Anzitutto: l’apertura della chiusura esistenziale può avvenire offrendo alternative esistenziali concrete: proporre attività possibili, e impieghi socialmente utili, all’anziano che si sente solo e inutile; alternative di studio o di lavoro a chi, di fronte a insuccessi in questi campi, non vede possibilità di uscita; nuove amicizie a chi – avendo puntato tutto su una – ne è rimasto deluso. A livello emotivo-affettivo gli interventi devono essere orientati a dare sicurezza alla persona, a creare un clima di accoglienza e di fiducia. Il livello motivazionale, il più profondo, è quello connesso con l’esigenza di senso costitutiva della persona umana: proprio a questa profondità si trovano le risposte ultime sul senso della vita, della sofferenza e della morte.

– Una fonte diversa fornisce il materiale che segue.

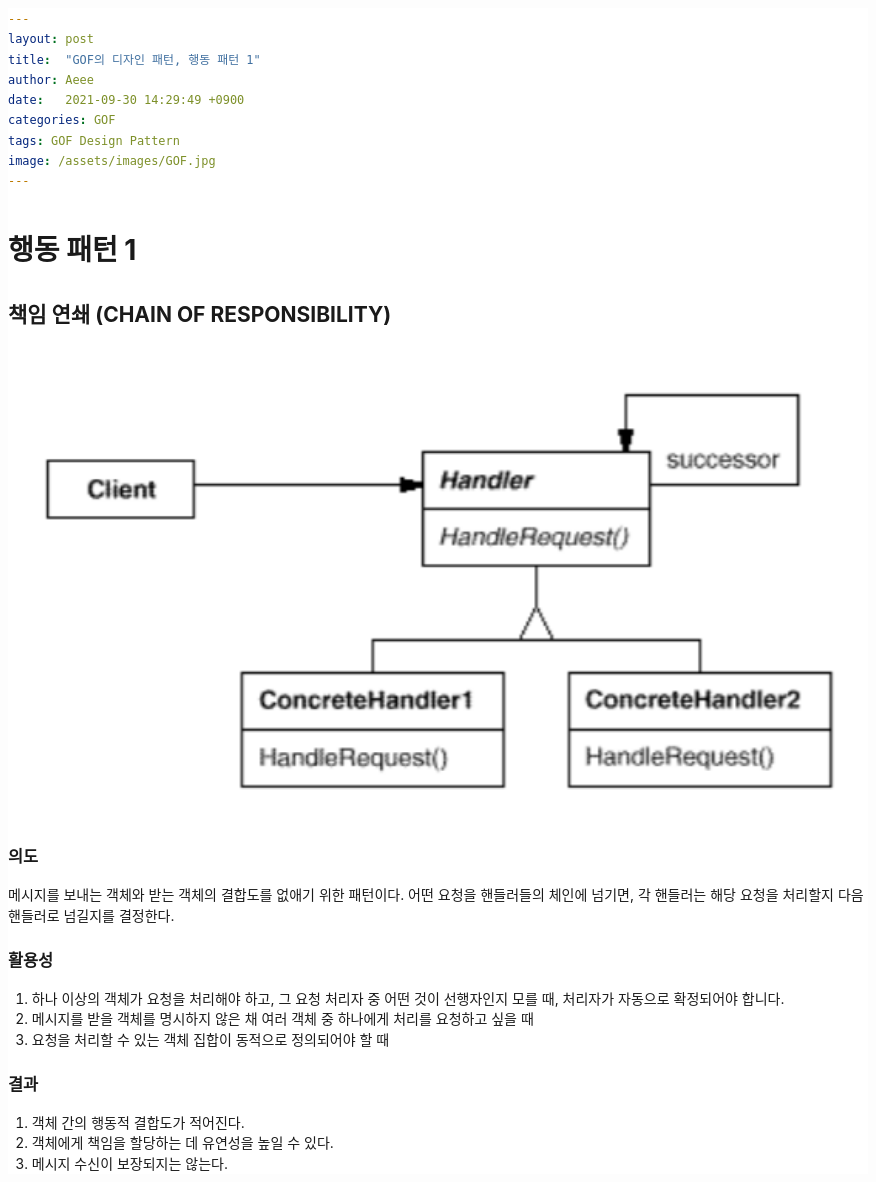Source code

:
 ```yaml
---
layout: post
title:  "GOF의 디자인 패턴, 행동 패턴 1"
author: Aeee
date:   2021-09-30 14:29:49 +0900
categories: GOF
tags: GOF Design Pattern
image: /assets/images/GOF.jpg
---
```


# 행동 패턴 1


## 책임 연쇄 (CHAIN OF RESPONSIBILITY)

<img style="width:100%" src="/assets/images/pattern/chain_of_responsibility.png">

### 의도

메시지를 보내는 객체와 받는 객체의 결합도를 없애기 위한 패턴이다. 어떤 요청을 핸들러들의 체인에 넘기면, 각 핸들러는 해당 요청을 처리할지 다음 핸들러로 넘길지를 결정한다.

### 활용성

1. 하나 이상의 객체가 요청을 처리해야 하고, 그 요청 처리자 중 어떤 것이 선행자인지 모를 때, 처리자가 자동으로 확정되어야 합니다.
2. 메시지를 받을 객체를 명시하지 않은 채 여러 객체 중 하나에게 처리를 요청하고 싶을 때
3. 요청을 처리할 수 있는 객체 집합이 동적으로 정의되어야 할 때

### 결과

1. 객체 간의 행동적 결합도가 적어진다.
2. 객체에게 책임을 할당하는 데 유연성을 높일 수 있다.
3. 메시지 수신이 보장되지는 않는다.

Per approfondire: vedi il mio Su alcune dimensioni del suicidio. Il caso dell’Emilia Romagna, in Medicina e Morale. Rivista internazionale bimestrale di bioetica, Deontologia e Morale Medica, anno XLIV, n. 6, novembre-dicembre 1994, pp. 1143-1160; sulla sociologia, Luigi Tomasi, Suicidio e società. Il fenomeno della morte volontaria nei sistemi sociali contemporanei, Franco Angeli, Milano 1989; Ermanno Pavesi, Suicidi a catena ed “effetto Werther”, in Cristianità, anno XVIII, n. 187-188, novembre-dicembre 1990, pp. 9-11; sulla psicologia, Eugenio Fizzotti e Angelo Gismondi, Il suicidio. Vuoto esistenziale e ricerca di senso, SEI, Torino 1991; E. Pavesi, Tentativi di suicidio e loro prevenzione. La sindrome presuicida e la sua evoluzione, in Renovatio. Rivista di teologia e cultura, anno XXV, n. 1, gennaio-marzo 1990, pp. 110-125; sulla filosofia, Michele Federico Sciacca (1908-1975), Morte e immortalità, L’Epos, Palermo 1990. Sul suicidio ideologico, Alfredo Mantovano, Il suicidio come esito coerente del parossismo rivoluzionario, in Cristianità, anno XI, n. 101-104, novembre-dicembre 1983, pp. 7-17; e Massimo Introvigne, Idee che uccidono. Jonestown, Waco, Tempio Solare, Mimep-Docete, Pessano (Milano) 1996. Vedi i dati statistici sui suicidi in Italia in Stefano Somogyi, Il suicidio in Italia (1864-1962), Università di Palermo-Istituto di Scienze Demografiche, Palermo 1967; e in Rosa Anna Somogyi, Il suicidio in Italia negli ultimi 30 anni, Centro Italiano di Biostatistica e Sociometria, Roma 1992.